Why it matters: If executives are busy answering lawmaker inquiries and defending regulator lawsuits, they're less likely to be protecting their businesses from upstart challengers. And if they're under constant regulatory scrutiny, they'll be less able to either elbow aside or snatch up the competition.
Driving the news: Last week Democratic hopeful Sen. Elizabeth Warren (D-Mass.) unveiled a broad case for breaking up big tech icons like Google, Apple, and Amazon, arguing that operators of platform-style marketplaces should not also be participants in those markets.
Whether or not Warren's campaign takes off, the combination of privacy scandals, misinformation scares and charges of anti-conservative bias mean tech companies face antitrust action no matter who's in charge of Washington.
- Inside tech's corporate suites, executives foresee a wave of legal challenge, legislative inquiry, and regulatory action.
- Like the Trump White House, they will be required to cough up emails and internal documents, to send key personnel for further committee testimony, and to face potentially damaging leaks.
Flashback: Microsoft's antitrust fight with the feds two decades ago shows the kind of damage such an assault can wreak.
- A federal judge initially ordered Microsoft to split in two, with Windows and Office to be part of two separate companies. While that order was overturned on appeal, the combined effects of more limited regulation in the U.S. and prolonged scrutiny in Europe had a profound effect on the company's innovation in the ensuing years.
- Regulators in Europe and Korea for years forced Microsoft to offer versions that excluded Windows Media Player or allowed consumer to choose a default browser other than Internet Explorer.
- Lawyers became part of the software development process, and the company cautiously separated its products at a time when Google and Apple were further integrating software, hardware and services on new mobile platforms.
IBM fought a similar epic federal antitrust suit from 1969 to 1982, ultimately prevailing.

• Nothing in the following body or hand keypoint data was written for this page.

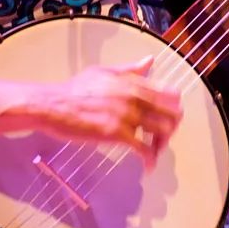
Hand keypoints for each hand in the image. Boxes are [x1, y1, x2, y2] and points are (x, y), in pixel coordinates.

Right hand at [39, 55, 182, 169]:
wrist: (54, 105)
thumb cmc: (75, 89)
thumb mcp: (104, 72)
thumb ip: (129, 69)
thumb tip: (149, 60)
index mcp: (133, 82)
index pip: (171, 94)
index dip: (174, 108)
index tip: (167, 117)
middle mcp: (135, 98)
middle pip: (173, 114)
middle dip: (172, 127)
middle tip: (161, 137)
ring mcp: (127, 116)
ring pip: (163, 131)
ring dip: (162, 144)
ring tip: (153, 151)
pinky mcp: (117, 134)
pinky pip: (144, 150)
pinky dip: (149, 160)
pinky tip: (147, 167)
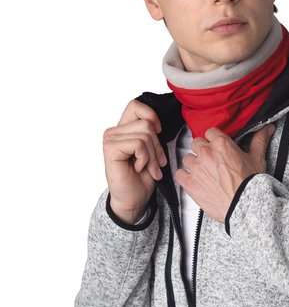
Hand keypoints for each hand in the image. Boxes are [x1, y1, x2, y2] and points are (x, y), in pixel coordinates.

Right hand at [103, 99, 167, 223]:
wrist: (133, 200)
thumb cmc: (141, 178)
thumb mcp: (151, 151)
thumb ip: (151, 135)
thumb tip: (158, 124)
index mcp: (123, 130)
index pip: (136, 106)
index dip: (151, 116)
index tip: (159, 132)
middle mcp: (114, 132)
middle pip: (146, 123)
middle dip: (157, 145)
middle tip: (156, 163)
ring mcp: (110, 139)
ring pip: (144, 134)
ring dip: (152, 155)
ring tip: (148, 167)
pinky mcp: (111, 148)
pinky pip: (138, 144)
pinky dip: (144, 158)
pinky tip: (138, 168)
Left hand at [176, 124, 275, 222]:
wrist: (244, 206)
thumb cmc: (251, 185)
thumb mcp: (257, 159)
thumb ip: (260, 140)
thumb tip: (268, 128)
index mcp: (221, 144)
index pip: (210, 132)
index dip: (214, 139)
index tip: (216, 145)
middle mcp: (206, 153)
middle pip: (196, 143)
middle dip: (202, 150)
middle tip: (211, 160)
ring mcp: (196, 168)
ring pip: (187, 158)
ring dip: (193, 163)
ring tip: (203, 172)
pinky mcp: (190, 183)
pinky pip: (180, 174)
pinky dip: (185, 176)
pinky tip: (193, 180)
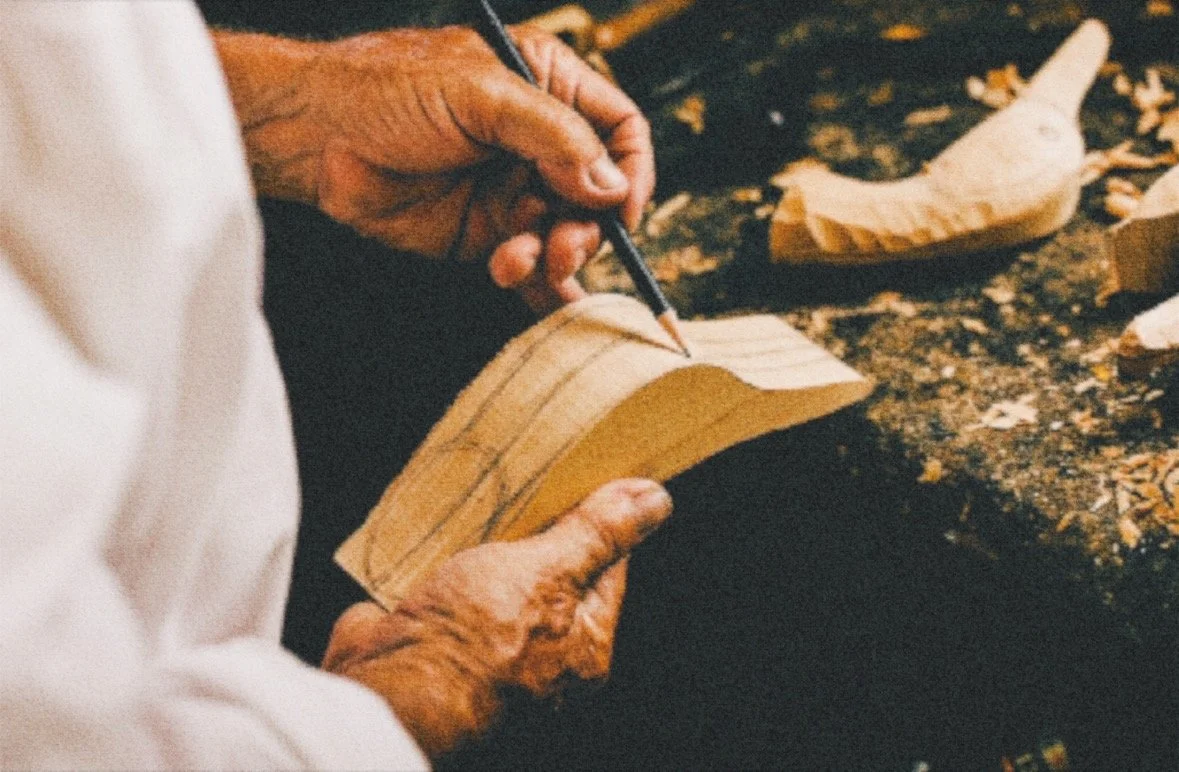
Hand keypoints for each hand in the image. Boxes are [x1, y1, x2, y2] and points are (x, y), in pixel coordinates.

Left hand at [214, 26, 655, 310]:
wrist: (315, 136)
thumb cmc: (383, 89)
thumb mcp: (478, 93)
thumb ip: (552, 136)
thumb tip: (610, 184)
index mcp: (546, 86)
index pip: (620, 130)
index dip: (631, 171)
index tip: (621, 207)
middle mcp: (537, 142)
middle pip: (600, 195)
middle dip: (586, 226)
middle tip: (561, 244)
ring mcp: (514, 189)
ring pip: (568, 235)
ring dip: (553, 256)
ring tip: (518, 260)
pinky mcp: (487, 232)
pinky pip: (532, 265)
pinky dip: (541, 287)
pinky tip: (542, 298)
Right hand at [321, 479, 671, 759]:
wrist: (388, 690)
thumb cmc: (473, 646)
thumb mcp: (549, 572)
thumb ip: (598, 536)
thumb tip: (654, 502)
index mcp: (583, 648)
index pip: (609, 570)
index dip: (602, 521)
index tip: (592, 477)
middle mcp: (540, 656)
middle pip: (551, 571)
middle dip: (538, 527)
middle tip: (531, 481)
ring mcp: (486, 648)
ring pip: (498, 577)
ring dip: (489, 540)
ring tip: (484, 499)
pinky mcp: (437, 635)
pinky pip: (451, 584)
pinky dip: (446, 556)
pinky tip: (442, 526)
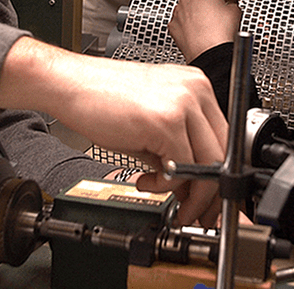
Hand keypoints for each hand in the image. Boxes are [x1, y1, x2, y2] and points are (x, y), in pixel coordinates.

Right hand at [0, 38, 227, 226]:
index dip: (218, 173)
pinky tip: (146, 182)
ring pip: (209, 162)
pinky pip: (182, 167)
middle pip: (223, 151)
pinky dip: (168, 185)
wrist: (69, 84)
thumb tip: (190, 184)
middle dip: (210, 191)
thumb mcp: (150, 121)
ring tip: (172, 202)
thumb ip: (176, 149)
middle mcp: (196, 90)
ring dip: (191, 193)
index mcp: (196, 86)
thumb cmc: (102, 99)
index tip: (208, 196)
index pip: (224, 137)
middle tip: (195, 210)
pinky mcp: (167, 121)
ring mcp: (184, 103)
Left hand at [168, 0, 241, 61]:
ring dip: (194, 10)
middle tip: (216, 8)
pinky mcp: (172, 24)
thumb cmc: (221, 31)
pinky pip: (180, 20)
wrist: (209, 53)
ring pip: (186, 5)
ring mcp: (178, 10)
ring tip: (208, 23)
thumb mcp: (235, 11)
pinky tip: (198, 32)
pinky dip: (187, 24)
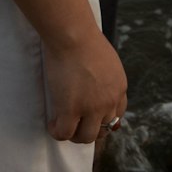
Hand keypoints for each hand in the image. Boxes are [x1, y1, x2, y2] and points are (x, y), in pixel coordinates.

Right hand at [43, 27, 126, 143]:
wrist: (72, 34)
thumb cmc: (84, 38)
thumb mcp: (106, 60)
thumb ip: (105, 76)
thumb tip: (95, 84)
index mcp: (119, 88)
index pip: (117, 115)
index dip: (102, 118)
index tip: (90, 116)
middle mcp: (109, 102)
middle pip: (103, 130)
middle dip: (88, 128)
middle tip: (75, 122)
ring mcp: (91, 108)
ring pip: (85, 136)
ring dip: (74, 134)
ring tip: (63, 124)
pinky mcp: (71, 110)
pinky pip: (64, 133)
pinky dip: (57, 132)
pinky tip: (52, 123)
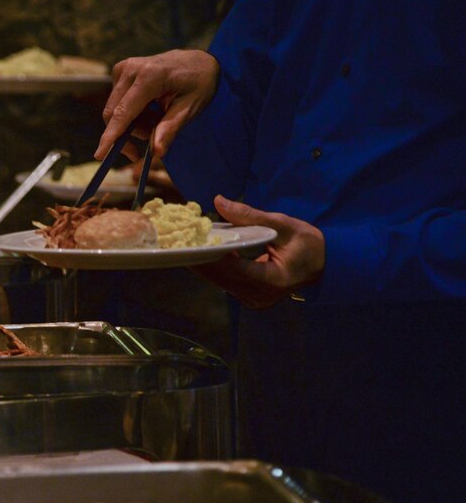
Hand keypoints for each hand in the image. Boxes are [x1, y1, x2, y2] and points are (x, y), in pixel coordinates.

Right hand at [95, 50, 219, 160]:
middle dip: (127, 134)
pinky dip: (131, 114)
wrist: (198, 61)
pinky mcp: (120, 71)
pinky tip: (150, 110)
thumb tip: (156, 152)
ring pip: (114, 110)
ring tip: (157, 120)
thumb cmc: (198, 84)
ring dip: (132, 124)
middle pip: (114, 113)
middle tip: (151, 140)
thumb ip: (170, 128)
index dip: (111, 135)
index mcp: (150, 76)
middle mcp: (132, 69)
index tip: (100, 155)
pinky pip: (117, 103)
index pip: (123, 111)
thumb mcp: (190, 108)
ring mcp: (124, 68)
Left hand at [192, 196, 325, 308]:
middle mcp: (261, 296)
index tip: (192, 242)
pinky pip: (226, 282)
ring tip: (186, 246)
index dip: (211, 256)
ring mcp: (254, 300)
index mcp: (274, 280)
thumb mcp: (283, 225)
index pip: (235, 269)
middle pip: (222, 277)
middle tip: (179, 242)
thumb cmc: (307, 243)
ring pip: (221, 282)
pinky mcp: (249, 298)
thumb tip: (219, 202)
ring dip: (204, 265)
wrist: (323, 265)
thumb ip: (250, 215)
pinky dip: (214, 268)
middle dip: (201, 259)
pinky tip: (202, 255)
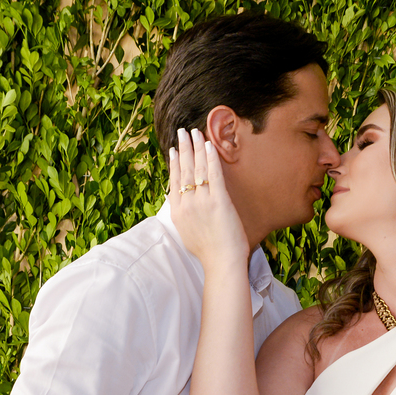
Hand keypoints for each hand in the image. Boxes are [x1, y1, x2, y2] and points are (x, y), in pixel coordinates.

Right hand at [168, 128, 249, 267]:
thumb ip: (182, 216)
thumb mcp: (186, 233)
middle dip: (183, 148)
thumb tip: (179, 205)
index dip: (174, 163)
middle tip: (182, 132)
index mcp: (178, 212)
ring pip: (197, 168)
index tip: (174, 149)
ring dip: (196, 147)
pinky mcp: (219, 201)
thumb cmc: (208, 252)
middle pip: (184, 170)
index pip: (174, 181)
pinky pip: (214, 174)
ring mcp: (202, 201)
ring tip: (195, 132)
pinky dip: (211, 158)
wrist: (221, 262)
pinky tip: (209, 145)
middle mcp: (187, 204)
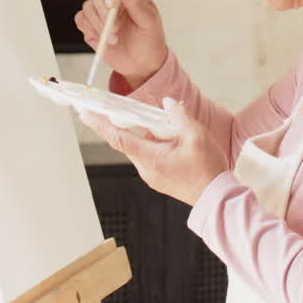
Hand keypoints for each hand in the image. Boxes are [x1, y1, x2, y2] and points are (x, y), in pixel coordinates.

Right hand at [74, 0, 167, 87]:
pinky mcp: (90, 24)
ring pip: (88, 6)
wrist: (141, 63)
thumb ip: (137, 2)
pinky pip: (81, 19)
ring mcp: (100, 10)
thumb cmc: (149, 40)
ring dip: (100, 25)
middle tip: (116, 27)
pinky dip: (91, 30)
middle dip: (104, 11)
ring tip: (114, 38)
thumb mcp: (150, 21)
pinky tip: (104, 38)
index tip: (113, 2)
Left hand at [78, 98, 228, 206]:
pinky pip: (151, 155)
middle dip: (130, 124)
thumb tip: (167, 104)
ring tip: (170, 127)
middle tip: (131, 109)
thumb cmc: (208, 171)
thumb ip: (179, 116)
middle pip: (129, 141)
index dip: (100, 124)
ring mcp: (152, 175)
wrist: (217, 199)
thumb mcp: (196, 136)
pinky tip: (173, 138)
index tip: (85, 113)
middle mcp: (146, 169)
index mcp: (150, 159)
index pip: (118, 138)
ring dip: (149, 134)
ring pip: (142, 147)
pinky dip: (156, 143)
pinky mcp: (160, 177)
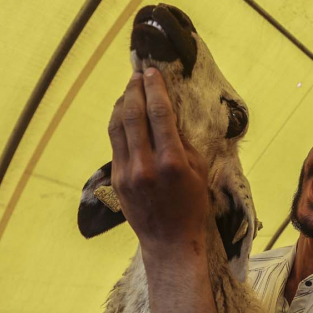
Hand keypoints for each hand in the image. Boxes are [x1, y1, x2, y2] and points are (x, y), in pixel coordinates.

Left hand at [108, 68, 208, 250]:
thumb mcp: (198, 171)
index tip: (153, 72)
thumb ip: (183, 142)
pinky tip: (124, 113)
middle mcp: (145, 165)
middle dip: (135, 89)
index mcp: (172, 162)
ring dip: (122, 102)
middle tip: (139, 73)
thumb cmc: (191, 205)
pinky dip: (118, 123)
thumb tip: (168, 114)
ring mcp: (127, 172)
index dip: (155, 89)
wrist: (169, 241)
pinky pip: (115, 142)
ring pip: (118, 126)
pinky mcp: (116, 178)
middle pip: (134, 115)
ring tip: (129, 88)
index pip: (160, 114)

In both instances, the targeted companies found themselves focused on their legal quandaries and missed the next turn of the industry wheel.
- Antitrust action pinioned these tech Gullivers while new competitors in new kinds of businesses stole their initiative — Microsoft and the PC industry rose on IBM's turf, and Google and Facebook later emerged on Microsoft's.
- Intel, by contrast, cemented its dominant share of the personal computer chip market by playing along with regulators instead of fighting them. Intel's aggressive marketing skated right up to the line, but whenever a regulator balked, the firm settled. (It did miss out on mobile, though, creating a whole new set of headaches.)
The bottom line: No tech giant has ever been split up by courts, regulators or legislators.
- The breakup of AT&T in the '80s was a different story, since the telephone giant was a tightly regulated, quasi-public utility.
- You have to go all the way back to the vivisection of John D. Rockefeller's Standard Oil a century ago for an example of a large-scale government-ordered antitrust breakup in the U.S.
Be smart: For antitrust advocates, the corporate breakup endgame may not matter if, even without such a dramatic outcome, they can still achieve a key goal — ensuring that dominant incumbents can't squash or swallow the next wave of tech innovation.